Recipe: Birthday Cake Bars

Today is my birthday! 

I've taken off from work and am having a relaxing day buying myself brunch, going to some of my favorite shops, and having a cocktail or two. Over the weekend I celebrated by hosting a brunch party for a handful of friends, surrounded by some of my favorite people and the 50+ balloons I had blown up, and eating great food. We chatted and hung out in the house, played some group games and then had a lull around dinner time before a few of us rented a private karaoke room. We sang until I was on the brink of loosing my voice. I couldn't have asked for a better way to celebrate. I'm feeling really positive going into 28. 

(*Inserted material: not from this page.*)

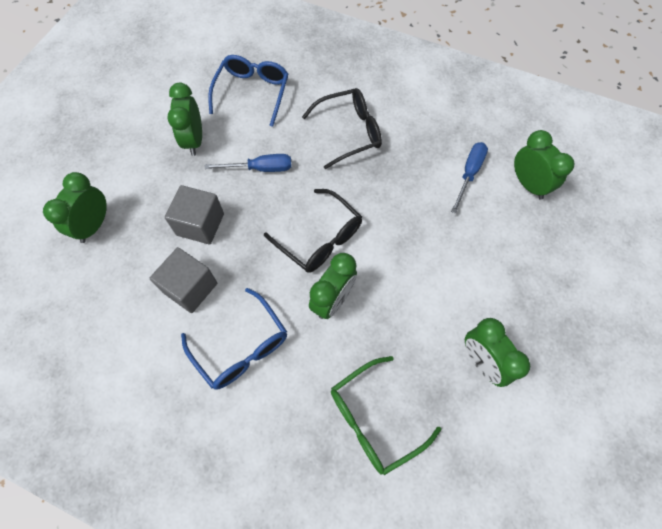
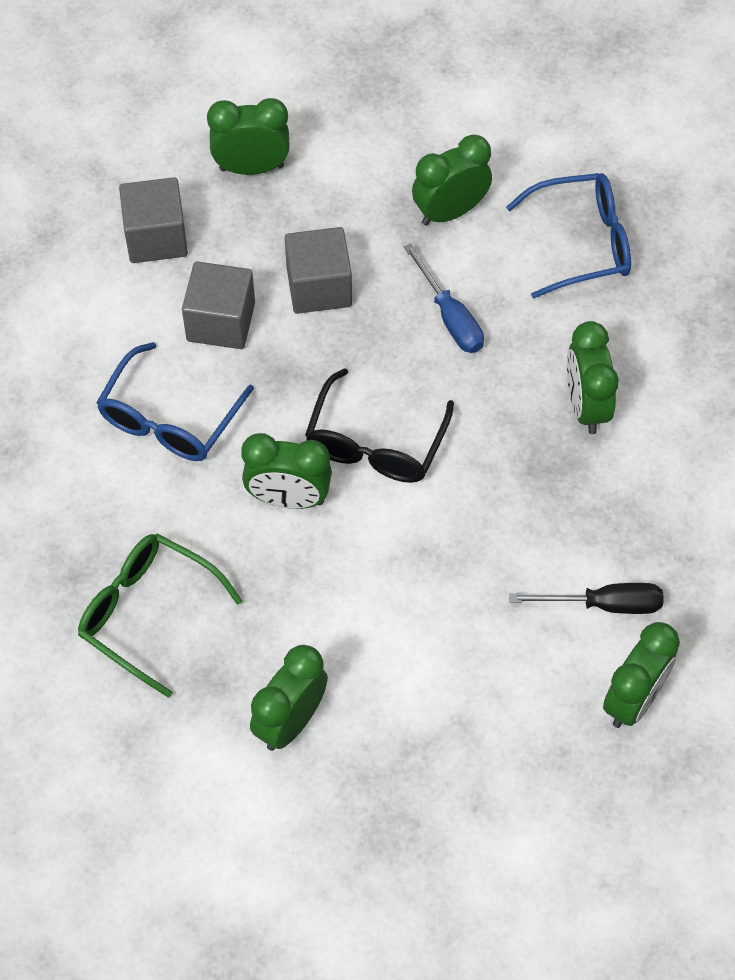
camera: 65 degrees right, 5 degrees down
(105, 300) = (156, 237): none -> grey cube
(349, 132) = (586, 406): black glasses -> green clock
(469, 174) = (604, 605): blue screwdriver -> black screwdriver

Let's talk about these bars for a moment, shall we? These Birthday Cake Bars are A LOT. They're a lot of uncooked butter and sugar and vanilla but sometimes that's all you need. These definitely won't be for everybody, but if you have a cookie dough lover in the house then these are a sure bet. If you wanted to feed more of a crowded with these, I would recommend cutting them in half before doubling the recipe. That way, everyone gets a one or two bite treat! 

Birthday Cake Bars

Yields 12 bars

Bars
1 cup butter, room temperature
1 1/2 cup sugar
2 1/4 cup flour
1/4 teaspoon salt
1 teaspoon vanilla extract
2-3 tablespoon milk
2 tablespoon sour cream
1/4 cup rainbow sprinkles

Vanilla Buttercream
1 cup butter, room temperature
3 cups confectioner's sugar
1 teaspoon vanilla extract
2-4 tablespoons milk

To make the bars: In the bowl of an electric mixer, beat butter and sugar until fluffy and pale in color (about 4-5 minutes). Add in sour cream and vanilla extract and mix. Add in flour & salt, then milk, mixing until everything is combined into one dough. Fold in sprinkles with a rubber spatula. 

Line a 8x8" or 9x9" baking dish with plastic wrap (enough so that it is hanging over the sides on all sides). Press your dough into the dish until it is evenly distributed. Fold the plastic wrap over the top of the dough and refrigerate for at least one hour, if not overnight. 

To make the buttercream: In an electric mixer, whip butter until it is soft and fluffy. Gradually add in confectioner's sugar, then vanilla extract and milk. Whip for 3-4 minutes until the buttercream is fluffy. If your frosting is too thick, gradually add in more milk one tablespoon at a time. You'll have a thick frosting that's pipeable.

Assemble: Remove your bars from the refrigerator and lift out of the baking pan and onto a cutting board. Cut into 12 even pieces. Fill your pastry bag fitted with a star tip with buttercream and begin piping small swirls until the each bar is covered. If you don't have a piping bag or don't feel like digging it out, you can always spread the frosting on with an offset spatula. 

Store these bars in the refrigerator until you are ready to serve. They longer they stay out of the fridge, the softer they will get, but because this is an eggless cookie dough they are fine to eat at room temperature.